Phosphorylation-State Modulated Binding of HSP70: Structural Insights and Compensatory Protein Engineering

Protein quality control is crucial for cellular homeostasis, involving the heat shock response, the ubiquitin-proteasome system, and the autophagy-lysosome pathway. Central to these systems are the chaperone homologs heat shock protein 70 (HSP70) and heat shock cognate 70 (HSC70), which manage protein folding and degradation. This study investigated the impact of the C-terminal phosphorylation of HSP70 on its interaction with the co-chaperone CHIP (C-terminus of HSC70 interacting protein), an E3 ligase that ubiquitinates protein substrates for degradation. Using both cell-free and cell-based approaches, including X-ray crystallography, biolayer interferometry, and live cell biocomplementation assays, we demonstrate that phosphorylation at HSP70 T636 reduces CHIP’s binding affinity, shifting the preference toward other co-chaperones like HOP. Structural analysis reveals that phosphorylation disrupts key hydrogen bonds, altering binding dynamics. We engineered a CHIP variant (CHIP-G132N) to restore binding affinity to phosphorylated HSP70. While CHIP-G132N effectively restored binding without additional functional domains, its effectiveness was diminished in full-length phosphomimetic constructs in cell-free and in-cell assays, suggesting that additional interactions may influence binding.
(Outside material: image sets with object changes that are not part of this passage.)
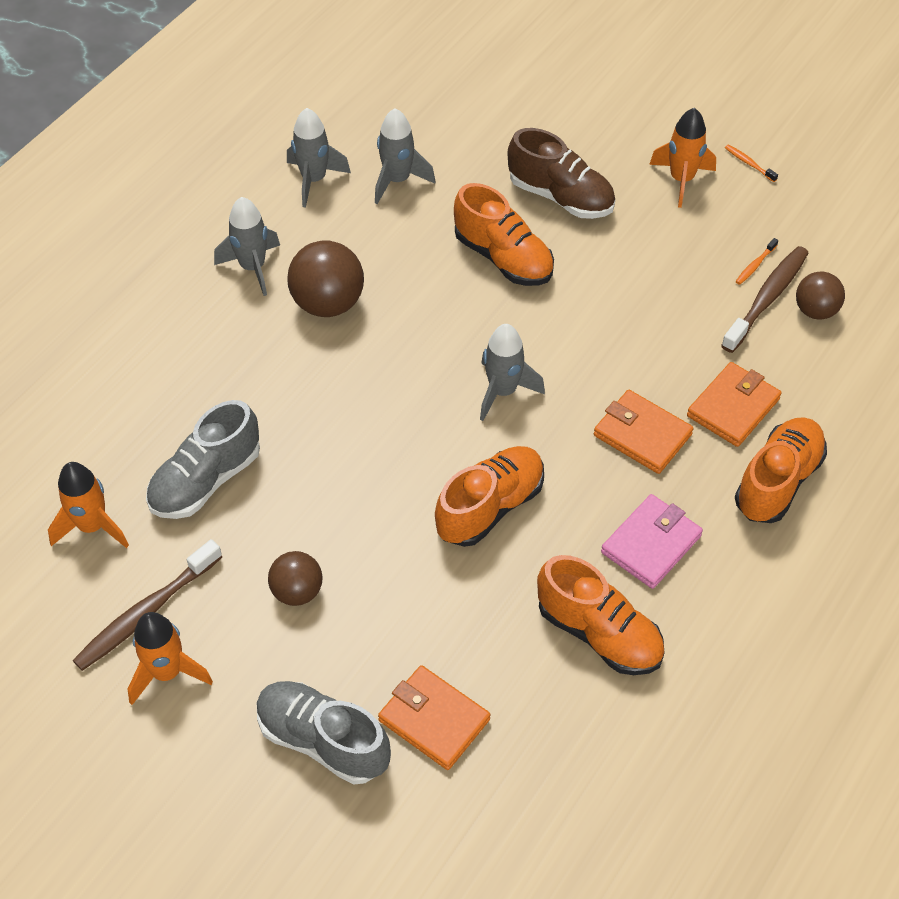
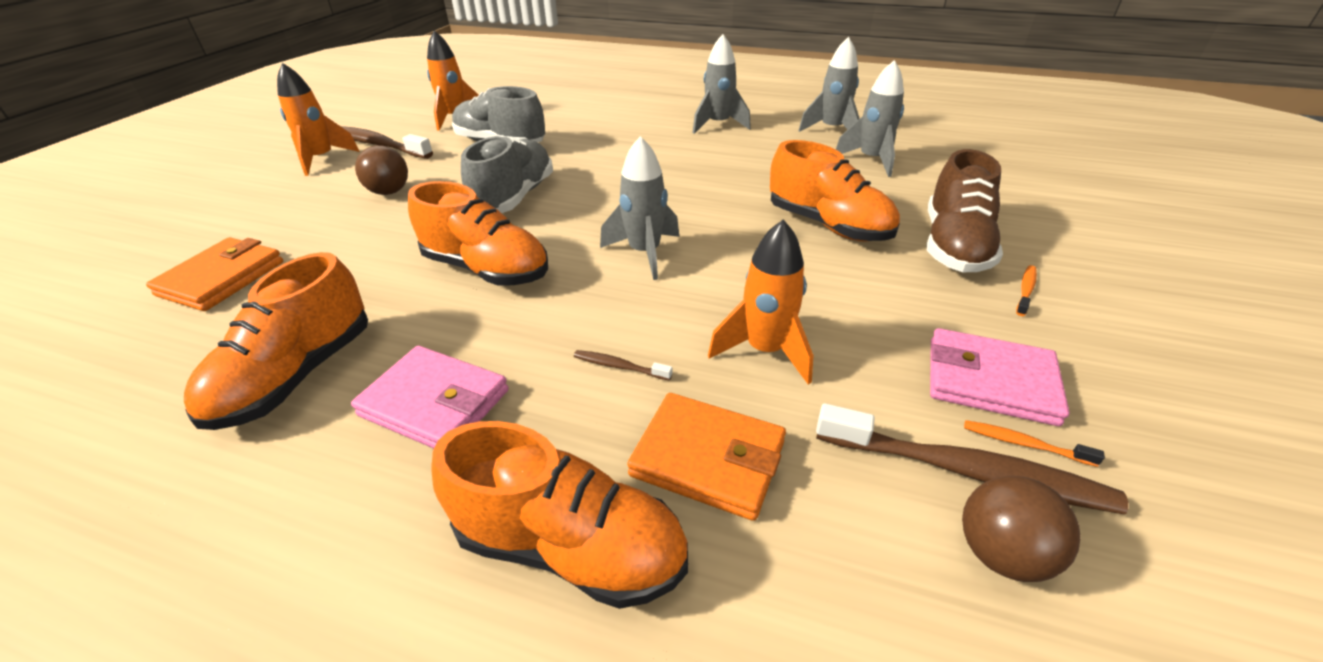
camera: 75 degrees right, 15 degrees down
(323, 740) = (227, 227): grey shoe -> grey shoe (514, 197)
(328, 303) = (702, 155): brown ball -> none
(503, 258) = (828, 225): orange shoe -> orange shoe turned 75 degrees counterclockwise
(642, 435) = (620, 366): orange wallet -> brown toothbrush
(681, 180) = (1101, 335): orange rocket -> orange rocket (765, 350)
(706, 254) = (990, 381): none -> pink wallet
(749, 163) = (1233, 403): orange toothbrush -> orange toothbrush (1025, 290)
Functional assays indicate that phosphorylation of HSP70 affects its stability and degradation, with implications for diseases such as cancer and neurodegeneration. Our findings highlight the complexity of chaperone-co-chaperone interactions and underscore the importance of post-translational modifications in regulating protein quality control mechanisms. By elucidating the molecular details of HSP70 and CHIP interactions, our study provides a foundation for developing therapeutic interventions for diseases characterized by proteostasis imbalance.